POMPEII is rising from the ashes again — despite the worst that Italy’s mafia, and bureaucracy, could throw at it.
The ancient city, buried during a volcanic eruption in the first century, is undergoing a multi-million euro restoration which will see the preserved bodies of victims go on display at the site.
But the transformation of one of the world’s most treasured archaeological sites has been a challenge both for archaeologists and for Italy itself.
Archeologist Massimo Osanna was sent in to turn around the project two years ago amid reports of degradation of the ruins, of theft and even of looting by the Neapolitan mafia, the Camorra.
He now has a 130 million euro ($143 million) budget, most of it from the European Union.
In March, UNESCO inspectors — who had threatened to take Pompeii off the list of World Heritage sites — acknowledged that there had been considerable improvements to the site’s conservation.
“This is a really exciting time for Pompeii,” Osanna told AFP. “Thousands of people are working together. We currently have 35 construction areas on the site.” Pompeii’s transformation includes a new special exhibition of around 20 victims of the eruption, preserved in plaster with their expressions and positions fixed at the very moment they met their fate, carbonised by the intense heat of a 300-degrees Celsius gas cloud.
Displayed for the first time, the bodies of men, women and children from Pompeii and neighbouring Herculaneum — which was also engulfed by the eruption — are laid out in a wooden pyramid in the middle of an ancient amphitheatre.
A series of night-time visits until September 27 give visitors the chance to explore the site by moonlight, with guided tours, video installations and wine tastings based on an ancient Roman recipe.
“We have followed UNESCO’s advice to extend projects beyond the initial deadline of 2015,” said Osanna. “We have the resources and we will carry on working.”

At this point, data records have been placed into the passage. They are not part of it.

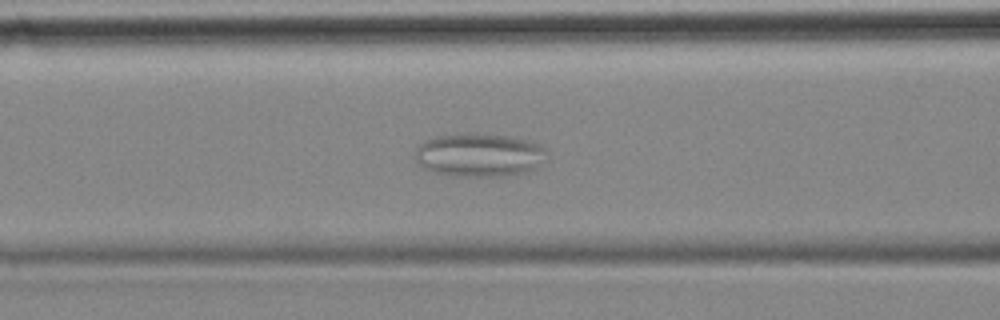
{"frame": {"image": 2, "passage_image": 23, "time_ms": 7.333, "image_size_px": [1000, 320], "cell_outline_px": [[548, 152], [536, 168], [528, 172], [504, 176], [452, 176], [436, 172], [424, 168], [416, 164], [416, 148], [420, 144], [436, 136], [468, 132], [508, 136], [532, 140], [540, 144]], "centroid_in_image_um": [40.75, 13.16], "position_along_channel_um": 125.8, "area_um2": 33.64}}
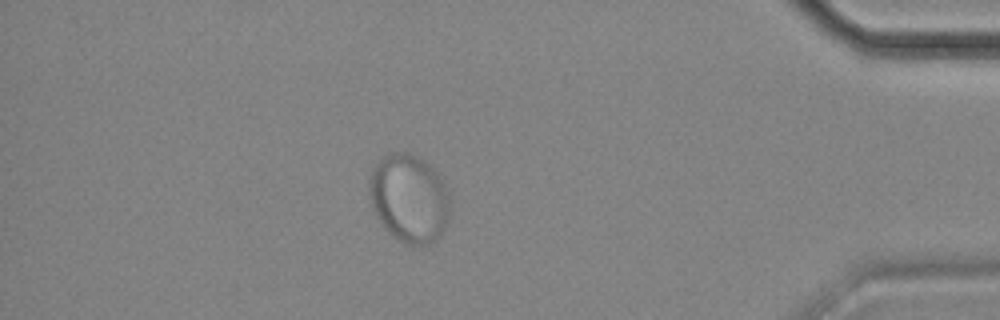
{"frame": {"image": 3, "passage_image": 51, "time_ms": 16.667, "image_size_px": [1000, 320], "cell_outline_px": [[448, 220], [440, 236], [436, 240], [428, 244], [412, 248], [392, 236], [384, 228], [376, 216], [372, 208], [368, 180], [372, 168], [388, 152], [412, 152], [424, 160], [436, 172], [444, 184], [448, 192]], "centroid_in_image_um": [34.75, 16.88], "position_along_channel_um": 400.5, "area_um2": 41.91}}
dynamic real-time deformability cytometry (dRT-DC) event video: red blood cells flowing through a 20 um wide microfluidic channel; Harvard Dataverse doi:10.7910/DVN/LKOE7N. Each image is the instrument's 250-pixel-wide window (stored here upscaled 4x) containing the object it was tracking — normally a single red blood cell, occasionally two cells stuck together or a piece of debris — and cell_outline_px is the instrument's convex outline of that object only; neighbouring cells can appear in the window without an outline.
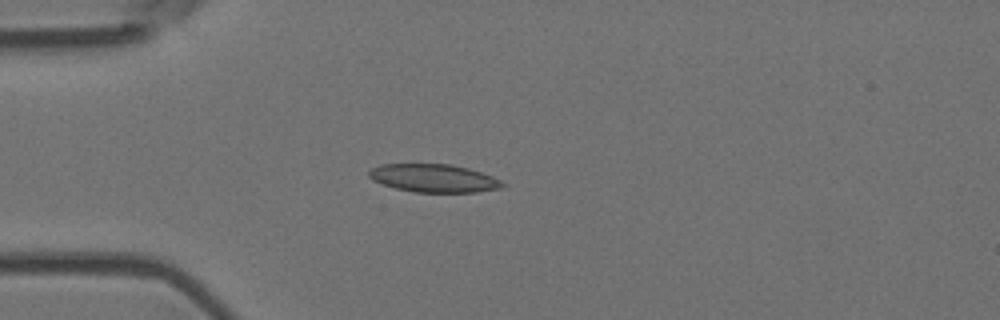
{"species": "Egyptian fruit bat (a non-hibernating species)", "species_latin": "Rousettus aegyptiacus", "temperature_condition": "room temperature", "stored_images_in_passage": 3, "camera_frame_rate_fps": 3000, "um_per_image_px": 0.085, "animal": {"sex": "female"}, "frame": {"image": 1, "passage_image": 3, "time_ms": 0.667, "image_size_px": [1000, 320], "cell_outline_px": [[508, 184], [500, 188], [476, 192], [412, 192], [396, 188], [372, 180], [368, 176], [368, 172], [372, 168], [380, 164], [452, 164], [468, 168], [492, 176]], "centroid_in_image_um": [36.87, 15.14], "position_along_channel_um": 48.1, "area_um2": 21.85}}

With 2.7 million tourists visiting the ancient city last year, the ruins are the second most visited attraction in Italy after the Colosseum in Rome, and are seen as a symbol of the challenges in preserving Italy’s cultural heritage.
“This is a new era for Pompeii and our efforts are bearing fruit,” said Italy’s Minister for Culture Dario Franceschini, as he inaugurated the Palestra Grande (Large Gymnasium), after seven years of restoration work.
The enormous space surrounded by columns is where young Romans played sports until Mount Vesuvius erupted in 79AD.
Restorer Paola Zoroaster said, “We are all specialised in different areas, some in stone work, plaster, frescoes and mosaics.
“The conditions here on the site are good because, before we started our work, the area had already been inspected and repaired to ensure that it was secure,” she said as she finished working on a site just metres away from the Agora, the spectacular main square.
Osanna said the region’s economic problems — it is one of Italy’s poorest — makes Pompeii a particularly complex site to work on, and he hopes the bid to improve conservation efforts will be echoed by investment in the surrounding region.
“We want a fast train which goes directly to Pompeii’s archaeological site. We want the area surrounding the site to be just as beautiful as the site itself,” he said.
His optimism, however, comes against a backdrop of a series of shutdowns at the site which left angry tourists locked out and seriously embarrassed the government.
Some 120 workers sparked controversy two weeks ago when they went on strike over overtime pay and closed the doors.
“Our actions have been twisted” by the press, said one of the workers who did not want to give his name.